AS I’ve said before, these guys (they’re all guys, btw) have *boundless* energy!
So, how did Salm get invited?
My hunch is he submitted a paper proposal and the session organizers accepted it. Rather foolishly.
Well, that might say something about the session organizers…I don’t know what, but odd things happen.
Bart:
Flat or fitted? I read the honest-to-God SBL/AAR meeting bedlam occurred outside in the streets at McCormick Place—the Bed Sheet Battle—with convention boycotters and hoteliers sparring over the ethics of housekeepers using “fitted” sheets vs. “flat” sheets.

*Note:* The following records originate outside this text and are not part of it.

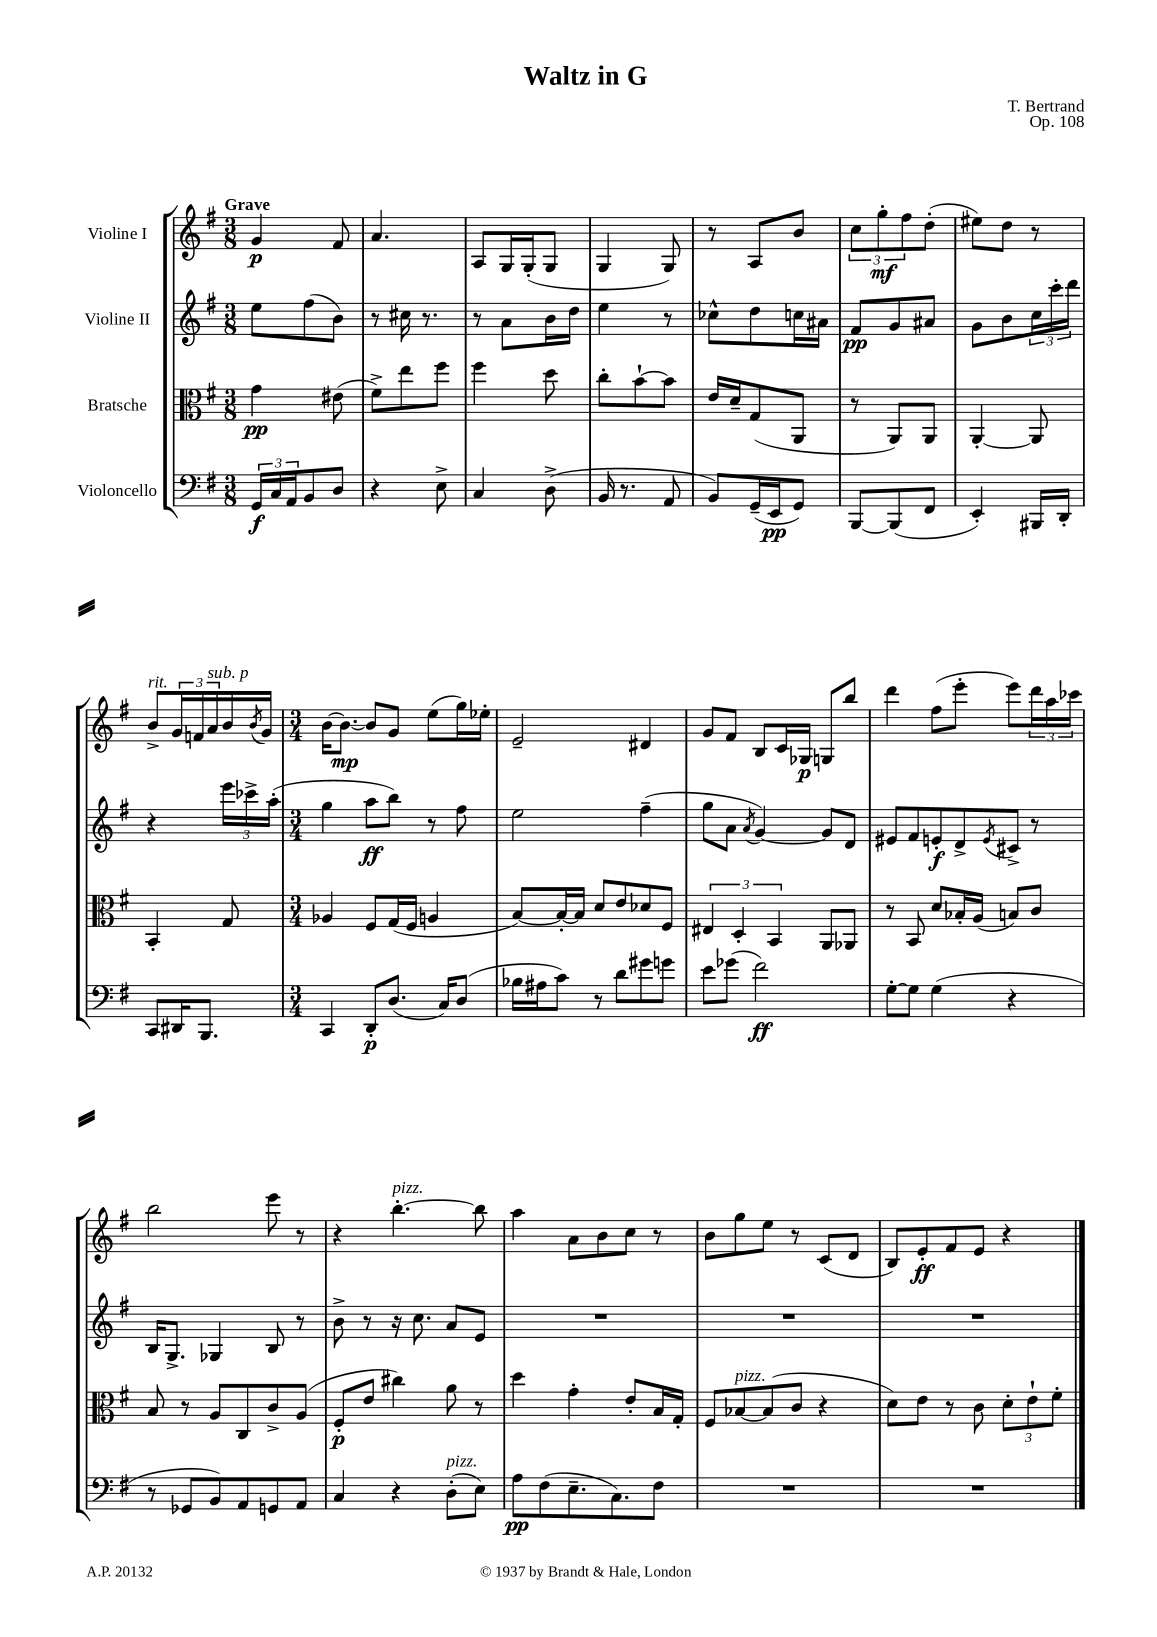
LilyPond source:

\header { title = "Waltz in G" composer = "T. Bertrand" opus = "Op. 108" }
<<
\new StaffGroup <<
\new Staff = "s0" \with { instrumentName = "Violine I" } {
    \clef treble \key g \major \numericTimeSignature \time 3/8 \tempo "Grave"
    g'4\p fis'8 |
    a'4. |
    a8 g16 g16-.( g8 |
    g4 g8) |
    r8 a8 b'8 |
    \tuplet 3/2 { c''8 g''8-.\mf fis''8 } d''8-.( |
    eis''8) d''8 r8 |
    b'8->^\markup { \italic "rit." } \tuplet 3/2 { g'16 f'16 a'16^\markup { \italic "sub. p" } } b'16 \acciaccatura { b'8 } g'16 |
    \numericTimeSignature \time 3/4 b'16~ b'8.~\mp b'8 g'8 e''8( g''16) ees''16-. |
    e'2-- dis'4 |
    g'8 fis'8 b8 c'16 ges16\p g8 b''8 |
    d'''4 fis''8( e'''8-. e'''8) \tuplet 3/2 { d'''16 a''16 ces'''16 } |
    b''2 e'''8 r8 |
    r4 b''4.~-.^\markup { \italic "pizz." } b''8 |
    a''4 a'8 b'8 c''8 r8 |
    b'8 g''8 e''8 r8 c'8( d'8 |
    b8) e'8-.\ff fis'8 e'8 r4 \bar "|." |
}
\new Staff = "s1" \with { instrumentName = "Violine II" } {
    \clef treble \key g \major \numericTimeSignature \time 3/8
    e''8 fis''8( b'8) |
    r8 cis''16 r8. |
    r8 a'8 b'16 d''16 |
    e''4 r8 |
    ces''8-^ d''8 c''16 ais'16 |
    fis'8\pp g'8 ais'8 |
    g'8 b'8 \tuplet 3/2 { c''16 c'''16-. d'''16 } |
    r4 \tuplet 3/2 { e'''16 ces'''16-> a''16-.( } |
    \numericTimeSignature \time 3/4 g''4 a''8\ff b''8) r8 fis''8 |
    e''2 fis''4--( |
    g''8 a'8 \acciaccatura { a'8 } g'4~) g'8 d'8 |
    eis'8 fis'8 e'8-.\f d'8-> \acciaccatura { e'8 } cis'8-> r8 |
    b16 g8.-> ges4 b8 r8 |
    b'8-> r8 r16 c''8. a'8 e'8 |
    R2. |
    R2. |
    R2. \bar "|." |
}
\new Staff = "s2" \with { instrumentName = "Bratsche" } {
    \clef alto \key g \major \numericTimeSignature \time 3/8
    g'4\pp eis'8( |
    fis'8->) e''8 fis''8 |
    fis''4 d''8 |
    c''8-. b'8~-! b'8 |
    e'16 d'16-- g8( a,8 |
    r8 a,8) a,8 |
    a,4~-. a,8 |
    b,4-. g8 |
    \numericTimeSignature \time 3/4 aes4 fis8 g16( fis16 a4 |
    b8~) b16~-. b16 d'8 e'8 des'8 fis8 |
    \tuplet 3/2 { eis4 d4-. b,4 } a,8 aes,8 |
    r8 b,8 d'8 bes16-. a16( b8) c'8 |
    b8 r8 a8 c8 c'8-> a8( |
    fis8-.\p e'8 cis''4) a'8 r8 |
    d''4 g'4-. e'8-. b16 g16-. |
    fis8 bes8~^\markup { \italic "pizz." } bes8( c'8 r4 |
    d'8) e'8 r8 c'8 \tuplet 3/2 { d'8-. e'8-! fis'8-. } \bar "|." |
}
\new Staff = "s3" \with { instrumentName = "Violoncello" } {
    \clef bass \key g \major \numericTimeSignature \time 3/8
    \tuplet 3/2 { g,16\f c16 a,16 } b,8 d8 |
    r4 e8-> |
    c4 d8->( |
    b,16 r8. a,8 |
    b,8) g,16--( e,16\pp g,8) |
    b,,8~ b,,8( fis,8 |
    e,4-.) bis,,16 d,16-. |
    c,8 dis,16 b,,8. |
    \numericTimeSignature \time 3/4 c,4 d,8-.\p d8.( c16) d8( |
    bes16 ais16 c'8) r8 d'8 gis'8 g'8 |
    e'8 ges'8( fis'2\ff) |
    g8~-. g8 g4( r4 |
    r8 ges,8 b,8) a,8 g,8 a,8 |
    c4 r4 d8-.^\markup { \italic "pizz." }( e8) |
    a8\pp fis8( e8.-- c8.) fis8 |
    R2. |
    R2. \bar "|." |
}
>>
>>
\layout { \context { \Score \remove "Bar_number_engraver" } }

Wow, we really have come far as a country! I think of how not that long ago, bedlam in the streets near a religious assembly more likely involved people wearing pointed sheets with eyeholes cut in them, carrying ol’ rugged crosses and torches to light The Way.
Professor Hector Avalos at Iowa State University had a hand in getting Rene Salm a slot at last year’s SBL. It was an astounding act of anti-scholarship by Avalos to champion Salm’s entry in this session. Salm’s paper was a thinly disguised Mythicist rant. I don’t know Avalos, but in my opinion he discredited himself by enabling Salm to appear in this program.
Although faith in God is important in my life, I rue the anti-scholarship and gullibility demonstrated by too many “believers;” it is inexcusable. Likewise, the Mythicists’ noise sounds to me like a fingernail deliberately scratching a chalk board.
The most recent paper I can find on Nazareth comes from Gregory C. Jenks of Charles Sturt University. The paper is a light survey of the issues about Nazareth, entitled “The Quest for the Historical Nazareth.”
Prof. Avalos is a good scholar and a nice guy — but it was a mistake to lend Salm such undeserved credibility. The man is not an archaeologist!